Kim once worked at the Artificial Intelligence Company in an AI–run dystopian city. But after drones caught her making loveto a woman named Shan,she was branded a criminal in a future world that rejects any kind of individuality. The punishment was exile in one of the crime-ridden outer districts. Her new apartment and assigned manual-labor job aren’t great, and Kim has never before lived without constant AI assistance or a bot brewing her coffee. She isn’t in District 33 for long before danger tracks her down: A couple of hooligans accost her and continually threaten her in later run-ins. They seem to know too much about her, which makes Kim suspect that someone—or something—is pointing them in her direction. The telltale buzzing sound of a drone overhead indicates it’s likely Kimberly, the AI that Kim created for her old company and that’s since turned against her. Luckily, Kim makes some new friends and scores a side gig as a “pedicabbie,” at which the skilled bicyclist excels. Things take a significant turn when she agrees to a pickup in the elite District 2 and a drop-off somewhere on “the outside”—the ungoverned land just beyond reinforced concrete walls. This ultimately precipitates Kim’s deep dive into virtual reality, which she frequented in her old life.
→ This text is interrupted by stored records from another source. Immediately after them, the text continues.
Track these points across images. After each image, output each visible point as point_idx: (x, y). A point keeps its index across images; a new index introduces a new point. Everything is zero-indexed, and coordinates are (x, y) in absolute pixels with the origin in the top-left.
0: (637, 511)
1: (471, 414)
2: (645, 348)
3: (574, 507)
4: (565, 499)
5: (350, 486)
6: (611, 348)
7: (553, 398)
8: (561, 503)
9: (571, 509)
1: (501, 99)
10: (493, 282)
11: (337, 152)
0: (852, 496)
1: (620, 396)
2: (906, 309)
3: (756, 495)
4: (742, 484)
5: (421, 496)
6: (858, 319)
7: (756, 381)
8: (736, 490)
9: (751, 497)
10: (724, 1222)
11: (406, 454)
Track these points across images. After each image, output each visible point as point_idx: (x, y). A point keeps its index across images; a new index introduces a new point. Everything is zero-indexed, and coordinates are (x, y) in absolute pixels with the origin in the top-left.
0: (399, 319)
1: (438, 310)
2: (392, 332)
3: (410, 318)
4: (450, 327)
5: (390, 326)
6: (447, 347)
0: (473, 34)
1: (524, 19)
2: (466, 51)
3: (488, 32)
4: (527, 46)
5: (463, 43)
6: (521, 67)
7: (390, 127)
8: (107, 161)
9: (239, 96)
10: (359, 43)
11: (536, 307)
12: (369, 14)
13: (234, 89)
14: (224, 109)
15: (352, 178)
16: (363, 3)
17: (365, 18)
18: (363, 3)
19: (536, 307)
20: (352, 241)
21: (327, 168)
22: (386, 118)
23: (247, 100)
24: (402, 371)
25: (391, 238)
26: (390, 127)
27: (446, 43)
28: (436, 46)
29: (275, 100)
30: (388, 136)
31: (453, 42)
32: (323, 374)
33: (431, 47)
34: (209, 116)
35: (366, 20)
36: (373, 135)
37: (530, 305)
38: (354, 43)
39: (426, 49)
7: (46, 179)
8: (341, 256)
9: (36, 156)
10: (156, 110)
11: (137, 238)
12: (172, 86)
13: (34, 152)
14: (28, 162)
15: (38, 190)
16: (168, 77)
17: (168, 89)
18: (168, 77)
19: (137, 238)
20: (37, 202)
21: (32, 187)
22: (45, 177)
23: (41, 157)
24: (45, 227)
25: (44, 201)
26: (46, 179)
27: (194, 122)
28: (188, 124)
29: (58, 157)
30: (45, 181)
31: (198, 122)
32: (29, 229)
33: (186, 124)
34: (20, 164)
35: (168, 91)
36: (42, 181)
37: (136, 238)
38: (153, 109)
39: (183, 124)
There, she may find a way to fix Kimberly and take a stance against her former employer and the authoritarian Hierarchy.

Stanfill delivers a faster-paced follow-up to series opener Terms of Service(2021)—one in which Kim’s fight briskly moves back and forth between real life and VR. The protagonist also faces more urgent predicaments than she did in the first novel. She’s determined to find Shan, who’s now hiding as a “Blank,” having successfully ditched her ID chip with Kim’s assistance. Moreover, the perpetually hostile thugs keep popping up, and some in Kim’s group of allies think that she may be a traitor. Despite Kim’s reliance on AIs, she manages to roll with life’s punches and adjust to her new circumstances with relative ease. She doesn’t want to kill anyone, but she won’t hesitate to flash her switchblade to ward off a threat. Meanwhile, a fascinating cast surrounds her. Their local language, Panglobal, doesn’t recognize gender, so this “translated” narrative uses only she/her/hers for all characters. Stanfill, as in his earlier book, animates the pages with lucid details, as when Kim visits a nightclub (in the real world): “Spins, lunges, leaps, surges, all the usual moves but stronger, more intense, more vital. She danced as if all the devils of Hell were nipping at her heels. She had nothing left to lose, no future, no past, only the present.” Scenes in VR, however, are equally vibrant all the way until the tale’s ending, which offers surprising resolution.

A smashing, energetic installment in this futuristic series that keeps getting better.